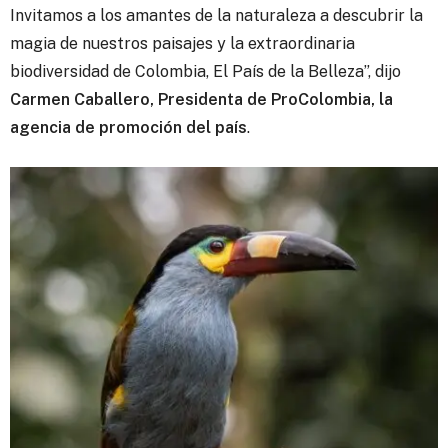
Invitamos a los amantes de la naturaleza a descubrir la
magia de nuestros paisajes y la extraordinaria
biodiversidad de Colombia, El País de la Belleza”, dijo
Carmen Caballero, Presidenta de ProColombia, la
agencia de promoción del país
.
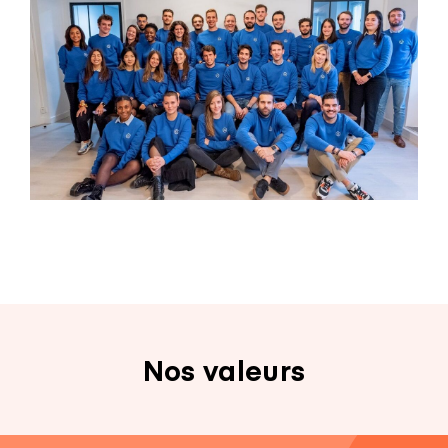
Nos valeurs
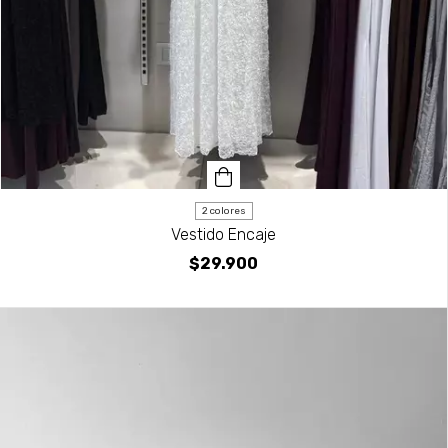
2 colores
Vestido Encaje
$29.900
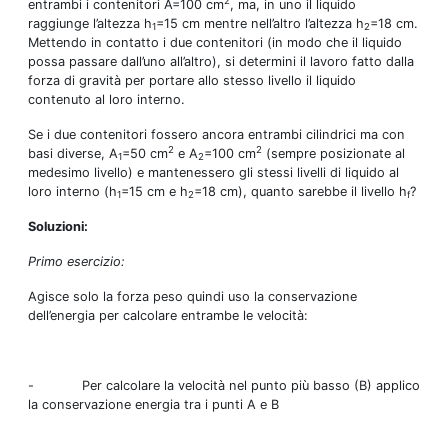
2
entrambi i contenitori A=100 cm
, ma, in uno il liquido
raggiunge l’altezza h
=15 cm mentre nell’altro l’altezza h
=18 cm.
1
2
Mettendo in contatto i due contenitori (in modo che il liquido
possa passare dall’uno all’altro), si determini il lavoro fatto dalla
forza di gravità per portare allo stesso livello il liquido
contenuto al loro interno.
Se i due contenitori fossero ancora entrambi cilindrici ma con
2
2
basi diverse, A
=50 cm
e A
=100 cm
(sempre posizionate al
1
2
medesimo livello) e mantenessero gli stessi livelli di liquido al
loro interno (h
=15 cm e h
=18 cm), quanto sarebbe il livello h
?
1
2
f
Soluzioni:
Primo esercizio:
Agisce solo la forza peso quindi uso la conservazione
dell’energia per calcolare entrambe le velocità:
- Per calcolare la velocità nel punto più basso (B) applico
la conservazione energia tra i punti A e B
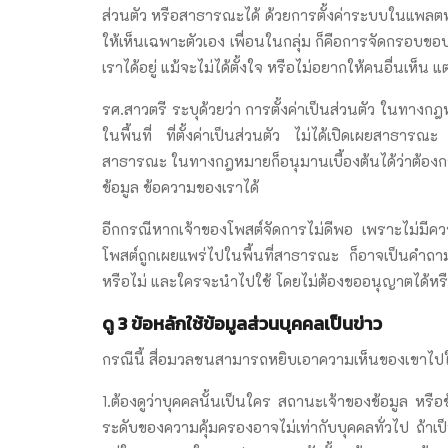
ส่วนตัว หรือสาธารณะได้ ด้วยการตั้งค่าระบบในแพลตฟ
ให้เห็นเฉพาะตัวเอง เพื่อนในกลุ่ม ก็คือการจัดกรอบขอบเขต
เราได้อยู่ แม้จะไม่ได้ตั้งใจ หรือไม่อยากให้คนอื่นเห็น แต
รศ.สาวตรี ระบุด้วยว่า การตั้งค่าเป็นส่วนตัว ในทางกฎหม
ในพื้นที่ ที่ตั้งค่าเป็นส่วนตัว ไม่ได้เปิดเผยสาธา
สาธารณะ ในทางกฎหมายก็อนุมานเบื้องต้นได้ว่าต้องก
ข้อมูล ข้อความของเราได้
อีกกรณีหากเจ้าของโพสต์จัดการไม่ดีพอ เพราะไม่มีความ
โพสต์ถูกเผยแพร่ไปในพื้นที่สาธารณะ ก็อาจเป็นคำถา
หรือไม่ และใครจะนำไปใช้ โดยไม่ต้องขออนุญาตได้หร
ดู
3 ข้อหลักใช้ข้อมูลส่วนบุคคลเป็นข่าว
กรณีนี้ สื่อมวลชนสามารถหยิบเอาความเห็นของเขาไปใช้ไ
1.ต้องดูว่าบุคคลนั้นเป็นใคร สถานะเจ้าของข้อมูล หร
ระดับของความคุ้มครองอาจไม่เท่ากับบุคคลทั่วไป ถ้าเ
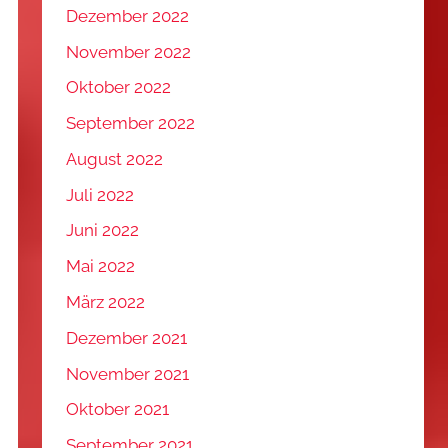
Dezember 2022
November 2022
Oktober 2022
September 2022
August 2022
Juli 2022
Juni 2022
Mai 2022
März 2022
Dezember 2021
November 2021
Oktober 2021
September 2021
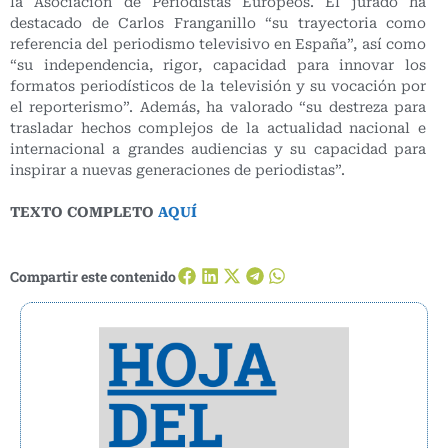
la Asociación de Periodistas Europeos. El jurado ha
destacado de Carlos Franganillo “su trayectoria como
referencia del periodismo televisivo en España”, así como
“su independencia, rigor, capacidad para innovar los
formatos periodísticos de la televisión y su vocación por
el reporterismo”. Además, ha valorado “su destreza para
trasladar hechos complejos de la actualidad nacional e
internacional a grandes audiencias y su capacidad para
inspirar a nuevas generaciones de periodistas”.
TEXTO COMPLETO
AQUÍ
Compartir este contenido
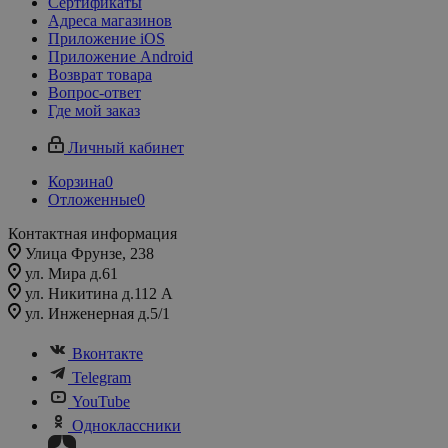
Сертификаты
Адреса магазинов
Приложение iOS
Приложение Android
Возврат товара
Вопрос-ответ
Где мой заказ
Личный кабинет
Корзина
0
Отложенные
0
Контактная информация
Улица Фрунзе, 238​
ул. Мира д.61
ул. Никитина д.112 А
ул. Инженерная д.5/1
Вконтакте
Telegram
YouTube
Одноклассники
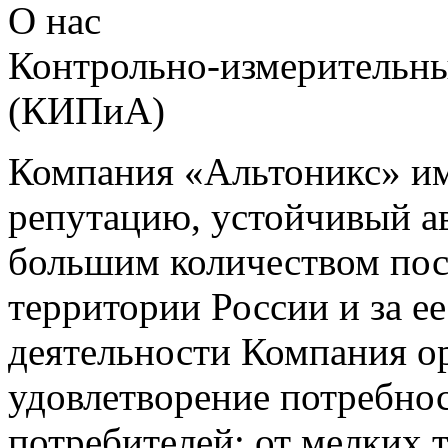
О нас
Контрольно-измерительны
(КИПиА)
Компания «Альтоникс» и
репутацию, устойчивый ав
большим количеством пос
территории России и за ее
деятельности Компания о
удовлетворение потребно
потребителей: от мелких 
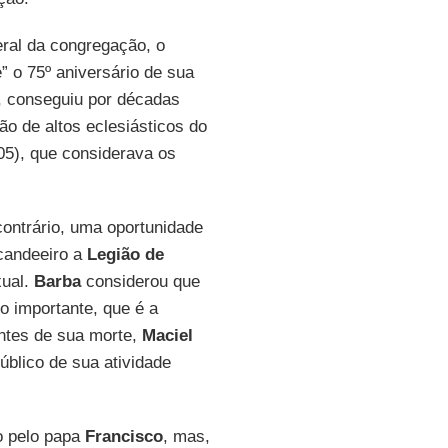
geral da congregação, o
” o 75º aniversário de sua
, conseguiu por décadas
o de altos eclesiásticos do
5), que considerava os
contrário, uma oportunidade
 candeeiro a
Legião de
xual.
Barba
considerou que
o importante, que é a
ntes de sua morte,
Maciel
úblico de sua atividade
o pelo papa
Francisco
, mas,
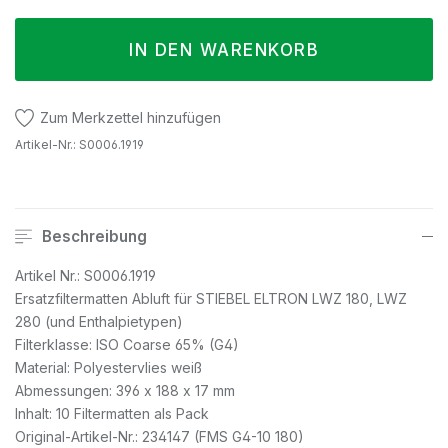
IN DEN WARENKORB
Zum Merkzettel hinzufügen
Artikel-Nr.:
S0006.1919
Beschreibung
Artikel Nr.: S0006.1919
Ersatzfiltermatten Abluft für STIEBEL ELTRON LWZ 180, LWZ
280 (und Enthalpietypen)
Filterklasse: ISO Coarse 65% (G4)
Material: Polyestervlies weiß
Abmessungen: 396 x 188 x 17 mm
Inhalt: 10 Filtermatten als Pack
Original-Artikel-Nr.: 234147 (FMS G4-10 180)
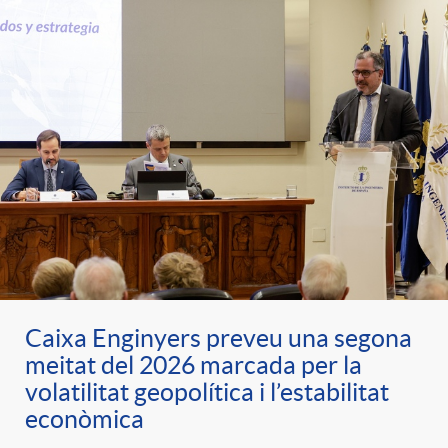
Caixa Enginyers preveu una segona
meitat del 2026 marcada per la
volatilitat geopolítica i l’estabilitat
econòmica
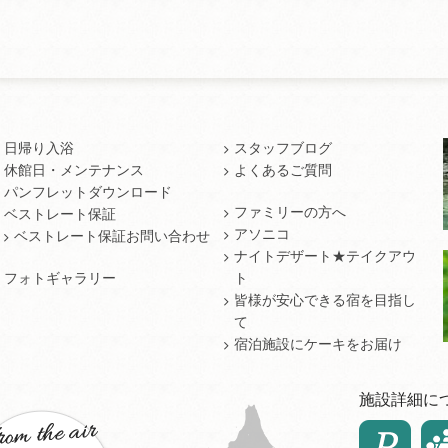
日帰り入浴
スタッフブログ
休館日・メンテナンス
よくあるご質問
パンフレットダウンロード
ファミリーの方へ
ベストレート保証
アソニコ
ベストレート保証お問い合わせ
ナイトデザート★テイクアウ
フォトギャラリー
ト
皆様が安心できる宿を目指し
て
宿泊施設にケーキをお届け
施設詳細に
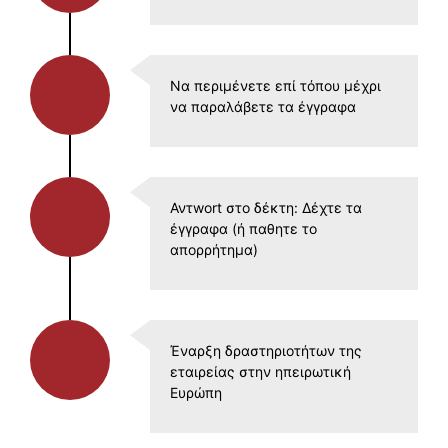
Να περιμένετε επί τόπου μέχρι
να παραλάβετε τα έγγραφα
Αντwort στο δέκτη: Δέχτε τα
έγγραφα (ή παθητε το
απορρήτημα)
Έναρξη δραστηριοτήτων της
εταιρείας στην ηπειρωτική
Ευρώπη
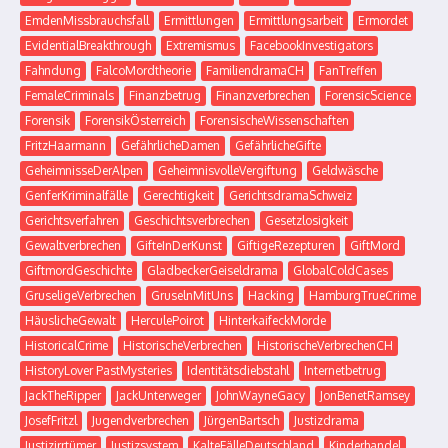
EmdenMissbrauchsfall
Ermittlungen
Ermittlungsarbeit
Ermordet
EvidentialBreakthrough
Extremismus
FacebookInvestigators
Fahndung
FalcoMordtheorie
FamiliendramaCH
FanTreffen
FemaleCriminals
Finanzbetrug
Finanzverbrechen
ForensicScience
Forensik
ForensikÖsterreich
ForensischeWissenschaften
FritzHaarmann
GefährlicheDamen
GefährlicheGifte
GeheimnisseDerAlpen
GeheimnisvolleVergiftung
Geldwäsche
GenferKriminalfälle
Gerechtigkeit
GerichtsdramaSchweiz
Gerichtsverfahren
Geschichtsverbrechen
Gesetzlosigkeit
Gewaltverbrechen
GifteInDerKunst
GiftigeRezepturen
GiftMord
GiftmordGeschichte
GladbeckerGeiseldrama
GlobalColdCases
GruseligeVerbrechen
GruselnMitUns
Hacking
HamburgTrueCrime
HäuslicheGewalt
HerculePoirot
HinterkaifeckMorde
HistoricalCrime
HistorischeVerbrechen
HistorischeVerbrechenCH
HistoryLover PastMysteries
Identitätsdiebstahl
Internetbetrug
JackTheRipper
JackUnterweger
JohnWayneGacy
JonBenetRamsey
JosefFritzl
Jugendverbrechen
JürgenBartsch
Justizdrama
Justizirrtümer
Justizsystem
KalteFälleDeutschland
Kinderhandel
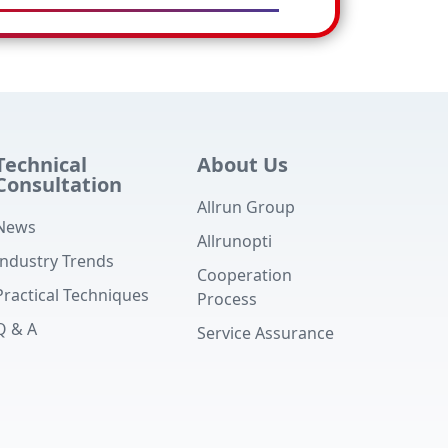
Technical
About Us
Consultation
Allrun Group
News
Allrunopti
Industry Trends
Cooperation
Practical Techniques
Process
Q & A
Service Assurance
○ ○ ○
Reproduce every line of text from the rows above verbatim, leaving out the picture markers.

Invitamos a los amantes de la naturaleza a descubrir la
magia de nuestros paisajes y la extraordinaria
biodiversidad de Colombia, El País de la Belleza”, dijo
Carmen Caballero, Presidenta de ProColombia, la
agencia de promoción del país
.
Nos valeurs
2 colores
Vestido Encaje
$29.900
2
entrambi i contenitori A=100 cm
, ma, in uno il liquido
raggiunge l’altezza h
=15 cm mentre nell’altro l’altezza h
=18 cm.
1
2
Mettendo in contatto i due contenitori (in modo che il liquido
possa passare dall’uno all’altro), si determini il lavoro fatto dalla
forza di gravità per portare allo stesso livello il liquido
contenuto al loro interno.
Se i due contenitori fossero ancora entrambi cilindrici ma con
2
2
basi diverse, A
=50 cm
e A
=100 cm
(sempre posizionate al
1
2
medesimo livello) e mantenessero gli stessi livelli di liquido al
loro interno (h
=15 cm e h
=18 cm), quanto sarebbe il livello h
?
1
2
f
Soluzioni:
Primo esercizio:
Agisce solo la forza peso quindi uso la conservazione
dell’energia per calcolare entrambe le velocità:
- Per calcolare la velocità nel punto più basso (B) applico
la conservazione energia tra i punti A e B
ส่วนตัว หรือสาธารณะได้ ด้วยการตั้งค่าระบบในแพลตฟ
ให้เห็นเฉพาะตัวเอง เพื่อนในกลุ่ม ก็คือการจัดกรอบขอบเขต
เราได้อยู่ แม้จะไม่ได้ตั้งใจ หรือไม่อยากให้คนอื่นเห็น แต
รศ.สาวตรี ระบุด้วยว่า การตั้งค่าเป็นส่วนตัว ในทางกฎหม
ในพื้นที่ ที่ตั้งค่าเป็นส่วนตัว ไม่ได้เปิดเผยสาธา
สาธารณะ ในทางกฎหมายก็อนุมานเบื้องต้นได้ว่าต้องก
ข้อมูล ข้อความของเราได้
อีกกรณีหากเจ้าของโพสต์จัดการไม่ดีพอ เพราะไม่มีความ
โพสต์ถูกเผยแพร่ไปในพื้นที่สาธารณะ ก็อาจเป็นคำถา
หรือไม่ และใครจะนำไปใช้ โดยไม่ต้องขออนุญาตได้หร
ดู
3 ข้อหลักใช้ข้อมูลส่วนบุคคลเป็นข่าว
กรณีนี้ สื่อมวลชนสามารถหยิบเอาความเห็นของเขาไปใช้ไ
1.ต้องดูว่าบุคคลนั้นเป็นใคร สถานะเจ้าของข้อมูล หร
ระดับของความคุ้มครองอาจไม่เท่ากับบุคคลทั่วไป ถ้าเ
Dezember 2022
November 2022
Oktober 2022
September 2022
August 2022
Juli 2022
Juni 2022
Mai 2022
März 2022
Dezember 2021
November 2021
Oktober 2021
September 2021
la Asociación de Periodistas Europeos. El jurado ha
destacado de Carlos Franganillo “su trayectoria como
referencia del periodismo televisivo en España”, así como
“su independencia, rigor, capacidad para innovar los
formatos periodísticos de la televisión y su vocación por
el reporterismo”. Además, ha valorado “su destreza para
trasladar hechos complejos de la actualidad nacional e
internacional a grandes audiencias y su capacidad para
inspirar a nuevas generaciones de periodistas”.
TEXTO COMPLETO
AQUÍ
Compartir este contenido
Сертификаты
Адреса магазинов
Приложение iOS
Приложение Android
Возврат товара
Вопрос-ответ
Где мой заказ
Личный кабинет
Корзина
0
Отложенные
0
Контактная информация
Улица Фрунзе, 238​
ул. Мира д.61
ул. Никитина д.112 А
ул. Инженерная д.5/1
Вконтакте
Telegram
YouTube
Одноклассники
О нас
Контрольно-измерительны
(КИПиА)
Компания «Альтоникс» и
репутацию, устойчивый ав
большим количеством пос
территории России и за ее
деятельности Компания о
удовлетворение потребно
потребителей: от мелких 
geral da congregação, o
” o 75º aniversário de sua
, conseguiu por décadas
o de altos eclesiásticos do
5), que considerava os
contrário, uma oportunidade
 candeeiro a
Legião de
xual.
Barba
considerou que
o importante, que é a
ntes de sua morte,
Maciel
úblico de sua atividade
o pelo papa
Francisco
, mas,
IN DEN WARENKORB
Zum Merkzettel hinzufügen
Artikel-Nr.:
S0006.1919
Beschreibung
Artikel Nr.: S0006.1919
Ersatzfiltermatten Abluft für STIEBEL ELTRON LWZ 180, LWZ
280 (und Enthalpietypen)
Filterklasse: ISO Coarse 65% (G4)
Material: Polyestervlies weiß
Abmessungen: 396 x 188 x 17 mm
Inhalt: 10 Filtermatten als Pack
Original-Artikel-Nr.: 234147 (FMS G4-10 180)
Caixa Enginyers preveu una segona
meitat del 2026 marcada per la
volatilitat geopolítica i l’estabilitat
econòmica
日帰り入浴
スタッフブログ
休館日・メンテナンス
よくあるご質問
パンフレットダウンロード
ファミリーの方へ
ベストレート保証
アソニコ
ベストレート保証お問い合わせ
ナイトデザート★テイクアウ
フォトギャラリー
ト
皆様が安心できる宿を目指し
て
宿泊施設にケーキをお届け
施設詳細に
Να περιμένετε επί τόπου μέχρι
να παραλάβετε τα έγγραφα
Αντwort στο δέκτη: Δέχτε τα
έγγραφα (ή παθητε το
απορρήτημα)
Έναρξη δραστηριοτήτων της
εταιρείας στην ηπειρωτική
Ευρώπη
EmdenMissbrauchsfall
Ermittlungen
Ermittlungsarbeit
Ermordet
EvidentialBreakthrough
Extremismus
FacebookInvestigators
Fahndung
FalcoMordtheorie
FamiliendramaCH
FanTreffen
FemaleCriminals
Finanzbetrug
Finanzverbrechen
ForensicScience
Forensik
ForensikÖsterreich
ForensischeWissenschaften
FritzHaarmann
GefährlicheDamen
GefährlicheGifte
GeheimnisseDerAlpen
GeheimnisvolleVergiftung
Geldwäsche
GenferKriminalfälle
Gerechtigkeit
GerichtsdramaSchweiz
Gerichtsverfahren
Geschichtsverbrechen
Gesetzlosigkeit
Gewaltverbrechen
GifteInDerKunst
GiftigeRezepturen
GiftMord
GiftmordGeschichte
GladbeckerGeiseldrama
GlobalColdCases
GruseligeVerbrechen
GruselnMitUns
Hacking
HamburgTrueCrime
HäuslicheGewalt
HerculePoirot
HinterkaifeckMorde
HistoricalCrime
HistorischeVerbrechen
HistorischeVerbrechenCH
HistoryLover PastMysteries
Identitätsdiebstahl
Internetbetrug
JackTheRipper
JackUnterweger
JohnWayneGacy
JonBenetRamsey
JosefFritzl
Jugendverbrechen
JürgenBartsch
Justizdrama
Justizirrtümer
Justizsystem
KalteFälleDeutschland
Kinderhandel
Technical
About Us
Consultation
Allrun Group
News
Allrunopti
Industry Trends
Cooperation
Practical Techniques
Process
Q & A
Service Assurance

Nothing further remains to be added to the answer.